The Revenant Spoiler alert: Leo's gonna have to eat poop. If this doesn't get him that coveted Oscar he's been denied for so long, well, I guess the supermodel girlfriends, millions of dollars and colossal command of his craft will have to suffice.

Leo plays coontail-capped frontiersman Hugh Glass in the follow-up to Alejandro Iñárritu's Birdman. The father of a half-white half-American Indian boy, Glass is mauled by a bear while on an expedition, his son is killed and he is left for dead by his fellow white settlers and the particularly repugnant Tom Hardy. Cue the poo.

As DiCaprio consistently turns in prodigious roles, his status as one of the finest thespians of our time is secured. However, if he wins this year for The Revenant, and he eats poo in the movie, it'll be great to think that all he had to do 20 years ago was "method act" some feces into his mouth as Arnie in What's Eating Gilbert Grape?

Release date: January 8

Elvis: That's the Way It Is • In honor of Elvis Presley's 81st birthday — that paramount of anniversaries — the documentary chronicling The Cracker King's return to the stage is being re-released.
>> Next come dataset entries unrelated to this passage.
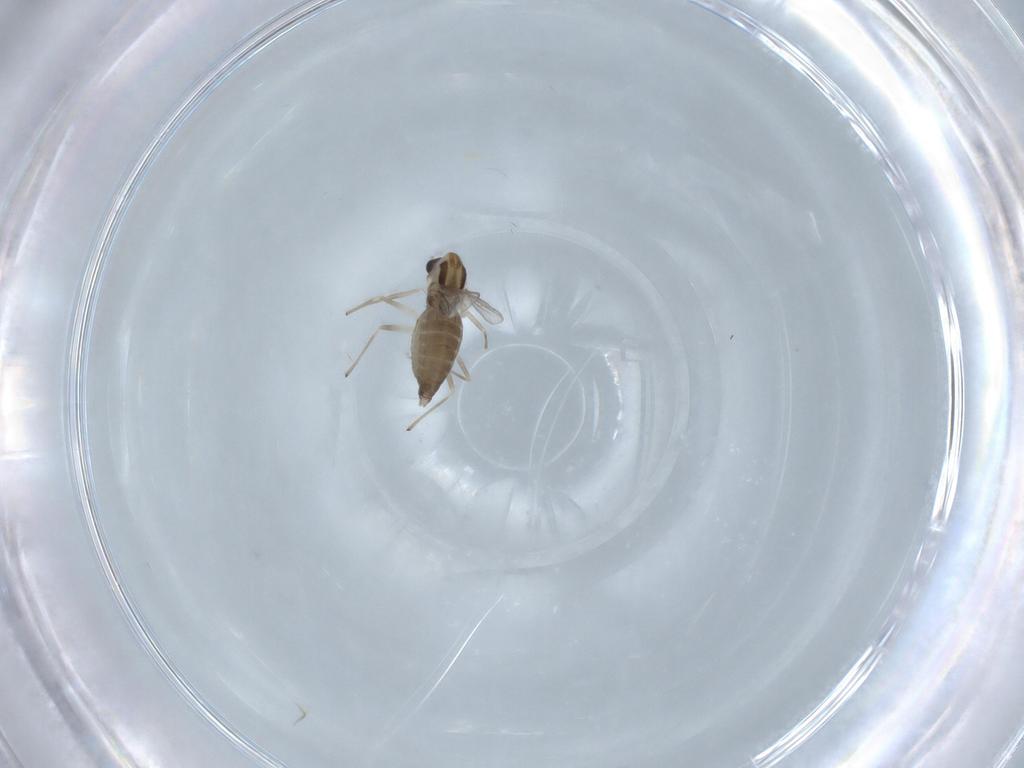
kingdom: Animalia
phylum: Arthropoda
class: Insecta
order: Diptera
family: Chironomidae
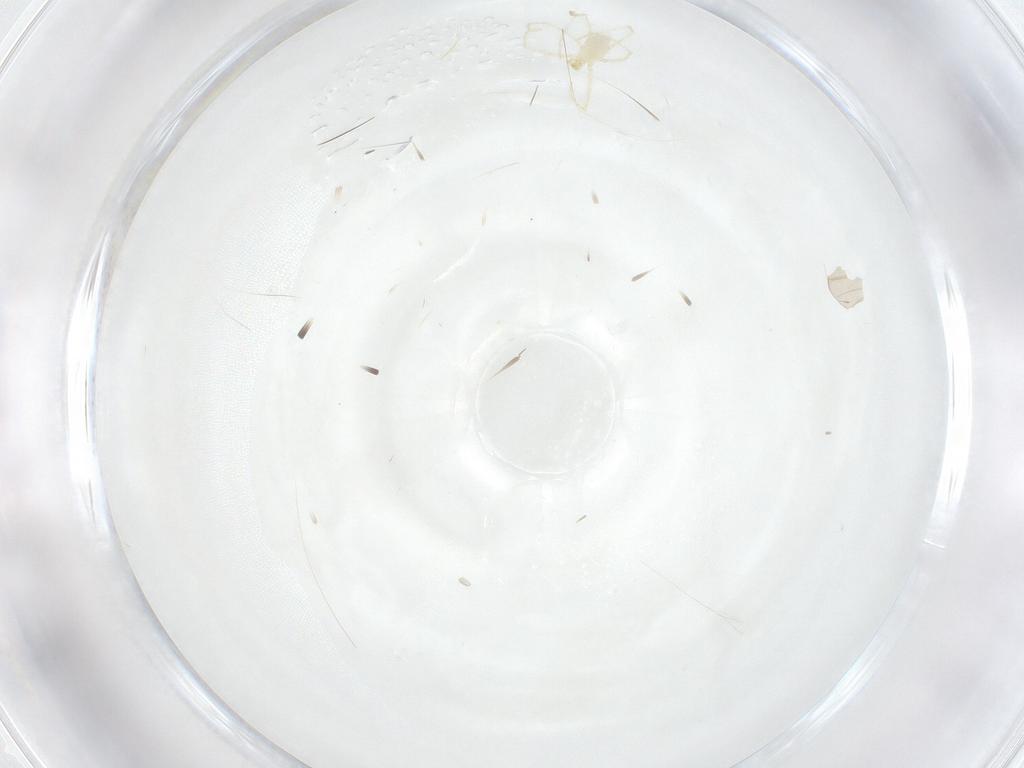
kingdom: Animalia
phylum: Arthropoda
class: Arachnida
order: Trombidiformes
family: Erythraeidae
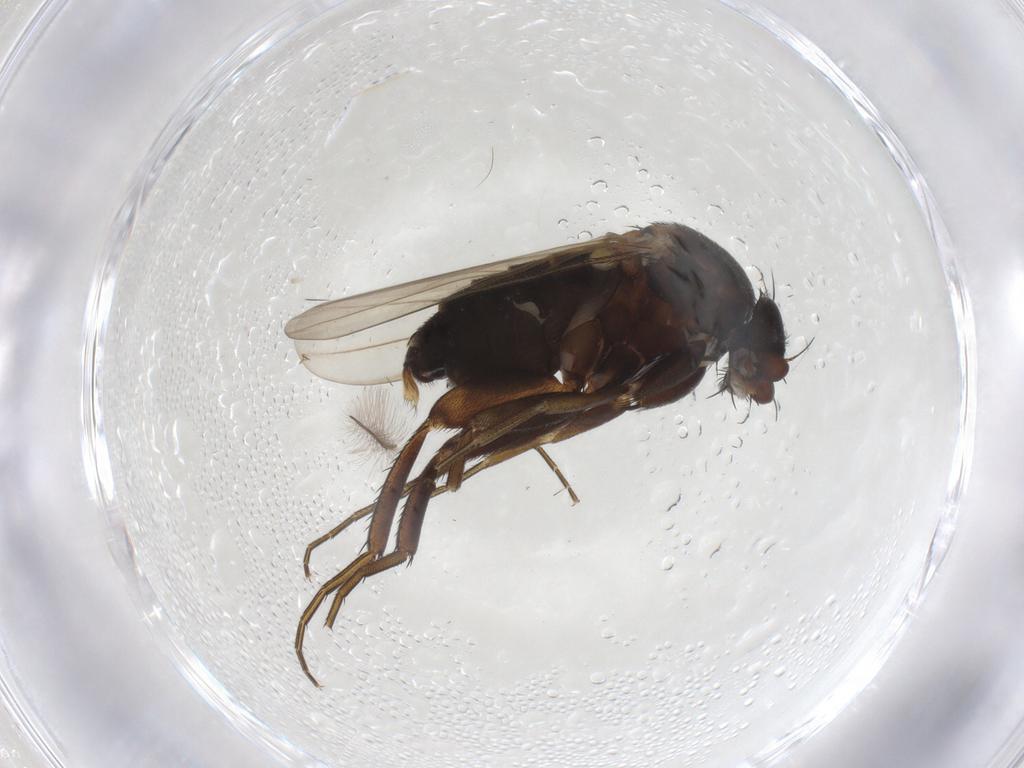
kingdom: Animalia
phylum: Arthropoda
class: Insecta
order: Diptera
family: Phoridae
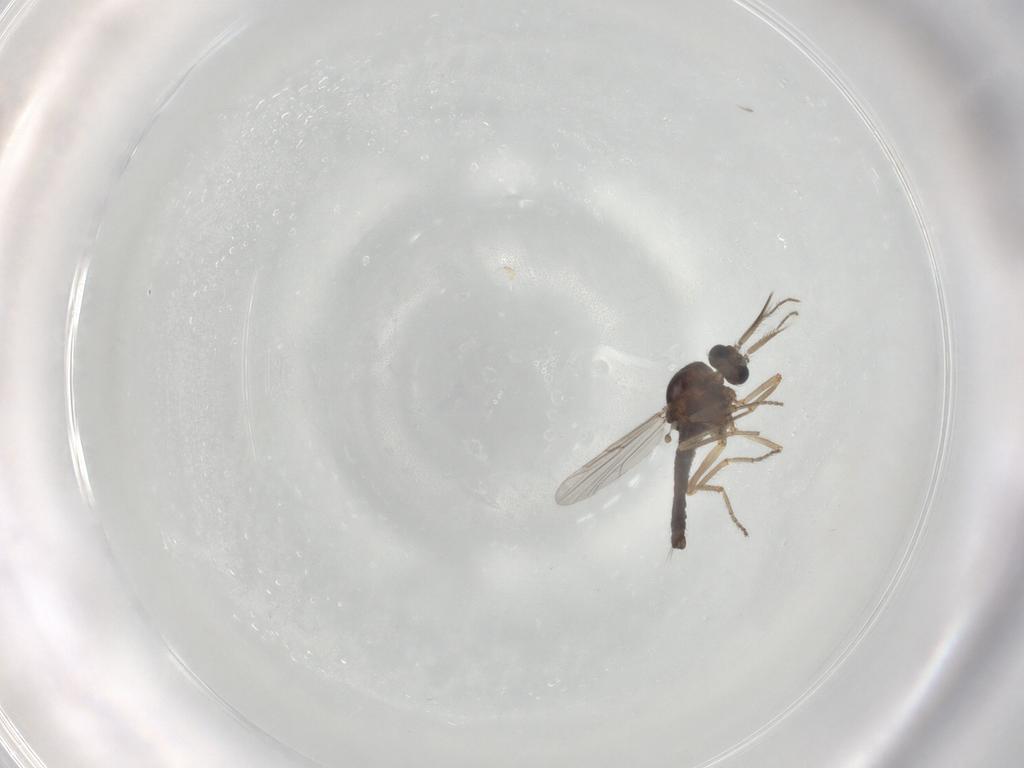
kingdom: Animalia
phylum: Arthropoda
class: Insecta
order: Diptera
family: Ceratopogonidae
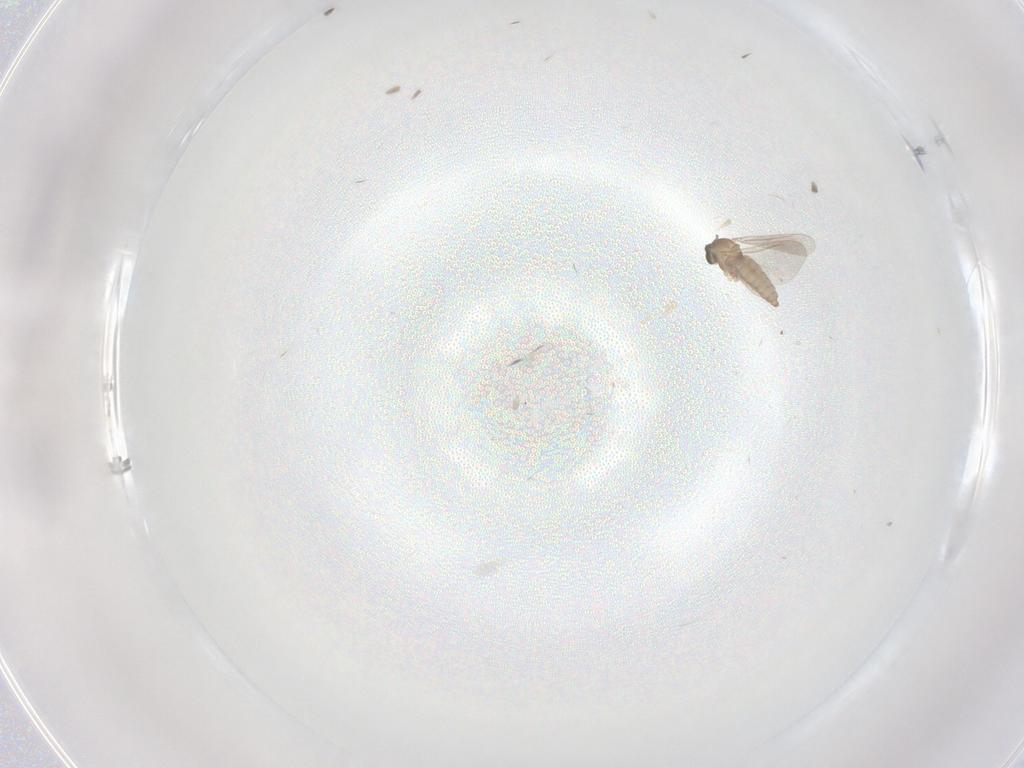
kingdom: Animalia
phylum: Arthropoda
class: Insecta
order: Diptera
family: Cecidomyiidae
Filmed seven years before his 1977 demise, Presley is loose, undoubtedly stoned, conversational and cocksure. A look into the embodiment of American excess and the talent crushed under its weight, before he faked his own death.

Release date: January 7

click to enlarge Jim Halpert's pissed.
Jim Halpert's pissed.

13 Hours • Adorable romantic prankster Jim Halpert from NBC's The Office was really a CIA operative the whole time, and he was at Benghazi! Rife with Affliction tees, guys named Jack, Boon, Bub, Tanto and Oz, gruff voices only surpassed by gruffer beards, and the deplorably over-used line "Welcome to Club Med," in reference to a place that is not Club Med. USA! MICHAEL BAY! USA! MICHAEL BAY! ensues. But for 121 minutes.